Die US-Ölexporte gingen in den Monaten nach einem Rekordanstieg im April 2026 zurück. Gleichzeitig stieg der Rohölpreis bis zum 30. September auf ein neues Allzeithoch. Ein Prognosemarkt hatte diesem Preismeilenstein nur eine Wahrscheinlichkeit von 7,6 % eingeräumt, doch das Ergebnis „JA“ trat ein.
Der April-Rekord und der Rückgang
Im April 2026 verzeichneten die US-Ölexporte einen sprunghaften Anstieg, der einen neuen Monatsrekord aufstellte. Die genauen Zahlen wurden nicht bekannt gegeben, aber der Anstieg war bedeutend genug, um einen Höhepunkt des Jahres zu markieren. Danach begannen die Exporte zu sinken. Als die Daten für die folgenden Monate eintrafen, war der Rückgang deutlich. Es gab keinen offensichtlichen Auslöser – keine größere Pipeline-Störung, keine plötzliche politische Kehrtwende. Es kehrte sich einfach um.

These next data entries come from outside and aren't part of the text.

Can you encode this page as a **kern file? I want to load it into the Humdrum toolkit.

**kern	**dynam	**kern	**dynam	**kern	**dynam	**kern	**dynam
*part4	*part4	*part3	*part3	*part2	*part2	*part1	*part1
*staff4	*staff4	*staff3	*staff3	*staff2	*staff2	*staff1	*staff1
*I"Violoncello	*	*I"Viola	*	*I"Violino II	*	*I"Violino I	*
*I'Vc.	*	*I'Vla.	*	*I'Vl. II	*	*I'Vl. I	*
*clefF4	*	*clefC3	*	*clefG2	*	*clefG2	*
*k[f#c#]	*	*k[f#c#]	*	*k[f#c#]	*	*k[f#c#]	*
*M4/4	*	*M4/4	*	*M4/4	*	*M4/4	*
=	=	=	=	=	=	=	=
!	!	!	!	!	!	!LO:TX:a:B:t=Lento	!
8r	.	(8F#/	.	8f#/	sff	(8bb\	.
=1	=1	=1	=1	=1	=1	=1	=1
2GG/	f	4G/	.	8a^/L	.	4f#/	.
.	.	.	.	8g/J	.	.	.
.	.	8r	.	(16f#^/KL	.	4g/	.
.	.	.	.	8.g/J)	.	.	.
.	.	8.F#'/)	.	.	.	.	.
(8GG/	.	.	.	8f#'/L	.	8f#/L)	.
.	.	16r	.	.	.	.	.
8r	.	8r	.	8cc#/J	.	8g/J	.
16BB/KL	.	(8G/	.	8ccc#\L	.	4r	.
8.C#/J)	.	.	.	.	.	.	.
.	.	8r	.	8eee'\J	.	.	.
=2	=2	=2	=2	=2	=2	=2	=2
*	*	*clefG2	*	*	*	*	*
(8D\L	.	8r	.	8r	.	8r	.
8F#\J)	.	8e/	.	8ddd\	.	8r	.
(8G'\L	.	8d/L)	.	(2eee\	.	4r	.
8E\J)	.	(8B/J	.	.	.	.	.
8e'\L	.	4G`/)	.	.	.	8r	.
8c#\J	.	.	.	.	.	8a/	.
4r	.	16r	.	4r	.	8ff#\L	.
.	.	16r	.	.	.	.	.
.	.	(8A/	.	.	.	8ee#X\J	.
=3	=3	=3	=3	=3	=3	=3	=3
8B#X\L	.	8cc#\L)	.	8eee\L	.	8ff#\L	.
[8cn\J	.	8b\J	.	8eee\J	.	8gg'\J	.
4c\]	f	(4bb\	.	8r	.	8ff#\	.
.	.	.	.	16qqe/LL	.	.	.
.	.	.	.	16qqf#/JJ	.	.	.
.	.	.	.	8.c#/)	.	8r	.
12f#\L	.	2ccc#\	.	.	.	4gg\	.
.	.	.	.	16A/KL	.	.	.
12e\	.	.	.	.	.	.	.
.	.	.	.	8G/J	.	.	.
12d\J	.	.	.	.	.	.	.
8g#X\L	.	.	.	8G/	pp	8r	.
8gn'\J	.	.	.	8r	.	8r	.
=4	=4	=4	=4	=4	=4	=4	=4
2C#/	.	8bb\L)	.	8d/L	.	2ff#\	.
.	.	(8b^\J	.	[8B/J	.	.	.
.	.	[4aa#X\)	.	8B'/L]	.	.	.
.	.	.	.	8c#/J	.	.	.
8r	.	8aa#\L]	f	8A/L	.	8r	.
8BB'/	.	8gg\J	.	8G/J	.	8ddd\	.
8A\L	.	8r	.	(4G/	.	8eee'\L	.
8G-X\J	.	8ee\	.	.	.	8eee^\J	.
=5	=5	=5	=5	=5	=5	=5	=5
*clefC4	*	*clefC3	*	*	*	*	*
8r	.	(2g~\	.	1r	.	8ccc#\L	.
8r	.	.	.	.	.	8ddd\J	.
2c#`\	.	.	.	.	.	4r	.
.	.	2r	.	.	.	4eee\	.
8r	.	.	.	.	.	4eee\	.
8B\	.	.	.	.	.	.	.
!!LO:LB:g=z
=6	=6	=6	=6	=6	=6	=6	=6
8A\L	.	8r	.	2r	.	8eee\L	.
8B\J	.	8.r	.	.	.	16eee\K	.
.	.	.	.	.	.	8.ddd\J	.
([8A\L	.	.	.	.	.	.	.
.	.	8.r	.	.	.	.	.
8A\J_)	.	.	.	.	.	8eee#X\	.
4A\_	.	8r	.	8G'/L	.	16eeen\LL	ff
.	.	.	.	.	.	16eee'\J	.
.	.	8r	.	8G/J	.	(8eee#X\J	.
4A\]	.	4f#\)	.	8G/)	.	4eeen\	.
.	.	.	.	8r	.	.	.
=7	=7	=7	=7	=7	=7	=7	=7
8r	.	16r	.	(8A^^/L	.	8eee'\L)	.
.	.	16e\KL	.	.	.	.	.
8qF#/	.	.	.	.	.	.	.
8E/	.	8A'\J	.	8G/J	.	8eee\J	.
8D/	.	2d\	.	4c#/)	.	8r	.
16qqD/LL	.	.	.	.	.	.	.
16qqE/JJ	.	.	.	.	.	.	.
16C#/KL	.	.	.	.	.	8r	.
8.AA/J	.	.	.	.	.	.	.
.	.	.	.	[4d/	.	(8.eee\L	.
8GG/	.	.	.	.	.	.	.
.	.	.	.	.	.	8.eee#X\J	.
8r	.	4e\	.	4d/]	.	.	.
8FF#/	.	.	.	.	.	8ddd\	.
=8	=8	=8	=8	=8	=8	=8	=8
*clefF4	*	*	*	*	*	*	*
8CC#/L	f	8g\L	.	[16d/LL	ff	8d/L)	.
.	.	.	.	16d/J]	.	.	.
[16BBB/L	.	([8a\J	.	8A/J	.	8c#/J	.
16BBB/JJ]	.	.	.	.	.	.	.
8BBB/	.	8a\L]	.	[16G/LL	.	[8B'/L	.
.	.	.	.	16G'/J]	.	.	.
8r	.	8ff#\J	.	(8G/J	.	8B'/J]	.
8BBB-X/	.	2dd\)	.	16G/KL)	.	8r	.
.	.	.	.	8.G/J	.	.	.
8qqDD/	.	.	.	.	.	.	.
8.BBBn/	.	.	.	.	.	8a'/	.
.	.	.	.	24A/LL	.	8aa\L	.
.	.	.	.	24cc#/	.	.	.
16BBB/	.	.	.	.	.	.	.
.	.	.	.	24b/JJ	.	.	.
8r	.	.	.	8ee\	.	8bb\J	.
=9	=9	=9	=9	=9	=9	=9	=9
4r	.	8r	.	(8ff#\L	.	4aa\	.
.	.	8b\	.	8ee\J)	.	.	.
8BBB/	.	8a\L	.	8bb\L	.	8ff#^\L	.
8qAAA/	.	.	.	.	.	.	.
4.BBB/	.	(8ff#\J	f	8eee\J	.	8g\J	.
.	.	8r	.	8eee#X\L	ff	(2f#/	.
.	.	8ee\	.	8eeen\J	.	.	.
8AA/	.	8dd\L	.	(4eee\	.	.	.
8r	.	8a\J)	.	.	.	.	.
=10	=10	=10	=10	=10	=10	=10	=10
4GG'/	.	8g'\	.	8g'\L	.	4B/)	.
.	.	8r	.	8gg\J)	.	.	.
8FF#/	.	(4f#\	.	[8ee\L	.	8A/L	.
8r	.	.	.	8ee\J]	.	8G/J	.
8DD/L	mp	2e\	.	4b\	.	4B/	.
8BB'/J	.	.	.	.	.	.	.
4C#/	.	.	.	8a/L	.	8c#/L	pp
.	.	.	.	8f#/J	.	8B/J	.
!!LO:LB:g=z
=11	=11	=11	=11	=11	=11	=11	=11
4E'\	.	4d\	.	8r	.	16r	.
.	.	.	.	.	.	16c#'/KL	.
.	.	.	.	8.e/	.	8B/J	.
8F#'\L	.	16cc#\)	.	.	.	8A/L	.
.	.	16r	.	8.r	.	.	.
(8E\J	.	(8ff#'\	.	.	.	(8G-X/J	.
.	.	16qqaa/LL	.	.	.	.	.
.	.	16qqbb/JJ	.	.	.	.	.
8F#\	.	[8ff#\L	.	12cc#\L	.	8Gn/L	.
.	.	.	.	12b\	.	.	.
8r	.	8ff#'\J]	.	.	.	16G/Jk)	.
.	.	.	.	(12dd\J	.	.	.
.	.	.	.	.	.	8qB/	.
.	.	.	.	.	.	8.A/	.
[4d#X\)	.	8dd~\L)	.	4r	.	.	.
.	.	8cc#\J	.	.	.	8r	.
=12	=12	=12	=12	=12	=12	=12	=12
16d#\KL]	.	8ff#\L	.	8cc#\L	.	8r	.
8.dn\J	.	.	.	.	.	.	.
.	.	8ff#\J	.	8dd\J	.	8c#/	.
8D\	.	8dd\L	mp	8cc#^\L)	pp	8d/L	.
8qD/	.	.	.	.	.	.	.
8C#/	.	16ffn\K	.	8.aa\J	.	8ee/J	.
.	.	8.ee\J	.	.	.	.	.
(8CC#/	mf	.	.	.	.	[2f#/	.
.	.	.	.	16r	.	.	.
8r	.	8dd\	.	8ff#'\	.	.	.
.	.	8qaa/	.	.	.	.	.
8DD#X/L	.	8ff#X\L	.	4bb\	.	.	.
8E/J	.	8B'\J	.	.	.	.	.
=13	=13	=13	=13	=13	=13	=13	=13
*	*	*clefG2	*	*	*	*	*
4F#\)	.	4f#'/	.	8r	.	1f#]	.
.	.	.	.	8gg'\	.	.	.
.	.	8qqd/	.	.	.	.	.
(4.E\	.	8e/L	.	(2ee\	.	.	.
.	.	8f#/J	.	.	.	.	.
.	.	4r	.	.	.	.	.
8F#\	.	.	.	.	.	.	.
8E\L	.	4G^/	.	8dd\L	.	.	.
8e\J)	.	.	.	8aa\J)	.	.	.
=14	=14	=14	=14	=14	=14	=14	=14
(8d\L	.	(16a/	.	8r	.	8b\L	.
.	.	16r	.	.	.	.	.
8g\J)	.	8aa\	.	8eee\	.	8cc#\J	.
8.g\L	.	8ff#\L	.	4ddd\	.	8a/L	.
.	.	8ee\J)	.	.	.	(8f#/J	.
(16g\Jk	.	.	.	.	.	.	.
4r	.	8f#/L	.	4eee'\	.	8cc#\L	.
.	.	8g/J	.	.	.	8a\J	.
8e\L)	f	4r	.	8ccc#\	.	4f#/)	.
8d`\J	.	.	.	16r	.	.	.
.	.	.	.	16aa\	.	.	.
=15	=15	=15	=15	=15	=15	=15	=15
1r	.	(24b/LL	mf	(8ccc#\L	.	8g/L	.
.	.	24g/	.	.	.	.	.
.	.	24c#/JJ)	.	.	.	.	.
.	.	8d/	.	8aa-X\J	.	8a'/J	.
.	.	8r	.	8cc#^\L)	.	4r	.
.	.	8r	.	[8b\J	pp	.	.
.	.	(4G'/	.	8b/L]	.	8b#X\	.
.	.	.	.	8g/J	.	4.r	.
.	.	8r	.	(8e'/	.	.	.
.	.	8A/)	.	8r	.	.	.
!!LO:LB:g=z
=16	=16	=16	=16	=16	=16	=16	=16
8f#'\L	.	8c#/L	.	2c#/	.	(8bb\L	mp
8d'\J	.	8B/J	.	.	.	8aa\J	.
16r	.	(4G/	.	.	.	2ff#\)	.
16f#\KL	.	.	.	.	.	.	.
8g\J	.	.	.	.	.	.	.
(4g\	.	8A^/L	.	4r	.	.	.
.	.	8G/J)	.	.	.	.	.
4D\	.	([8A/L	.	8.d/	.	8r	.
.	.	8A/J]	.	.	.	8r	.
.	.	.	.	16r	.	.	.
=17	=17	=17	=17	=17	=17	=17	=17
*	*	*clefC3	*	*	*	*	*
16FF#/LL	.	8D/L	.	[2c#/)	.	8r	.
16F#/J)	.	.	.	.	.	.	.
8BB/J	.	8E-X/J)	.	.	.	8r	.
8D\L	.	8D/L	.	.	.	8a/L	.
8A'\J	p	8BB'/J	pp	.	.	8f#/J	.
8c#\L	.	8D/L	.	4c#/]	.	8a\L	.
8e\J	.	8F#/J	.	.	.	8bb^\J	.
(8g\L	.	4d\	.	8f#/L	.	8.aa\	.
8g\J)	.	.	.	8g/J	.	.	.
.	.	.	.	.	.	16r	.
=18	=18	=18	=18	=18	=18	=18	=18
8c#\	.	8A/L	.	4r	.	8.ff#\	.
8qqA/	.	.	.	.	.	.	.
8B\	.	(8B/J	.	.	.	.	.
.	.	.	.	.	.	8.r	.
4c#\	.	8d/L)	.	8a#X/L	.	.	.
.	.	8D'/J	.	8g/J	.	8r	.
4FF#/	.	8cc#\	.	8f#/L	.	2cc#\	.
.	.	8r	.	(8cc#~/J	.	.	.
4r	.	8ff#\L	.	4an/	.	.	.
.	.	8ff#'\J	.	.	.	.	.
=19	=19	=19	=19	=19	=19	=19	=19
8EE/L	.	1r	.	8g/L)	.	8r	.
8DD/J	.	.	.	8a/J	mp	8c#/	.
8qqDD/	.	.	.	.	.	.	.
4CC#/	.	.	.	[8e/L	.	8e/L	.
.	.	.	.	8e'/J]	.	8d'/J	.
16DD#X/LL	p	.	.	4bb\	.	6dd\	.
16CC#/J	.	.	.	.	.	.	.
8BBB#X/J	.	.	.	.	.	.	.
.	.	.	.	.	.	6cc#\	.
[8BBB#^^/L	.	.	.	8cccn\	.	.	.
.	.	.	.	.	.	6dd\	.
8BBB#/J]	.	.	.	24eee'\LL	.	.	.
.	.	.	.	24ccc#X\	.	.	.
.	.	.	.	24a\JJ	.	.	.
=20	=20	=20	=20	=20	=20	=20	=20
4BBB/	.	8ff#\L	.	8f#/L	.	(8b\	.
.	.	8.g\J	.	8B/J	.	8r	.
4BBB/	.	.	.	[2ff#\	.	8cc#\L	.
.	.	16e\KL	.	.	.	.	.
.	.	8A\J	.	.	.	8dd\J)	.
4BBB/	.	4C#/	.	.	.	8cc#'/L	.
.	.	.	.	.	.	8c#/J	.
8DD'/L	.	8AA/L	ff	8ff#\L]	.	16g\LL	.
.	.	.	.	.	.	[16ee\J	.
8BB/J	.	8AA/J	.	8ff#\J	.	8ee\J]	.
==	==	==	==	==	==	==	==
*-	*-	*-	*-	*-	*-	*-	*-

Der Rückgang machte einen Teil der Gewinne aus dem April-Anstieg wieder zunichte. Die Exportmengen fielen zurück auf Niveaus, die zu Beginn des Jahres zu beobachten waren. Diese Entwicklung überraschte einige Händler, insbesondere nachdem der Rekordmonat die Erwartung eines anhaltenden Wachstums geweckt hatte.
Rohöl auf neuem Höchststand
Während die Exporte fielen, entwickelten sich die Rohölpreise in die entgegengesetzte Richtung. Bis zum 30. September 2026 erreichte der Referenzpreis ein neues Allzeithoch. Der genaue Preis wurde nicht genannt, aber der Meilenstein wurde bestätigt. Die Rallye übertraf frühere Rekorde aus den Vorjahren.
Der Preisanstieg erfolgte, obwohl die US-Exporte zurückgingen. Diese Diskrepanz – weniger Barrel, die das Land verließen, aber höhere Weltmarktpreise – deutet darauf hin, dass andere Faktoren eine Rolle spielten. Angebotsengpässe anderswo, geopolitische Spannungen oder Nachfrageverschiebungen könnten die Bewegung ausgelöst haben. Die Fakten nennen keine Ursache, nur das Ergebnis.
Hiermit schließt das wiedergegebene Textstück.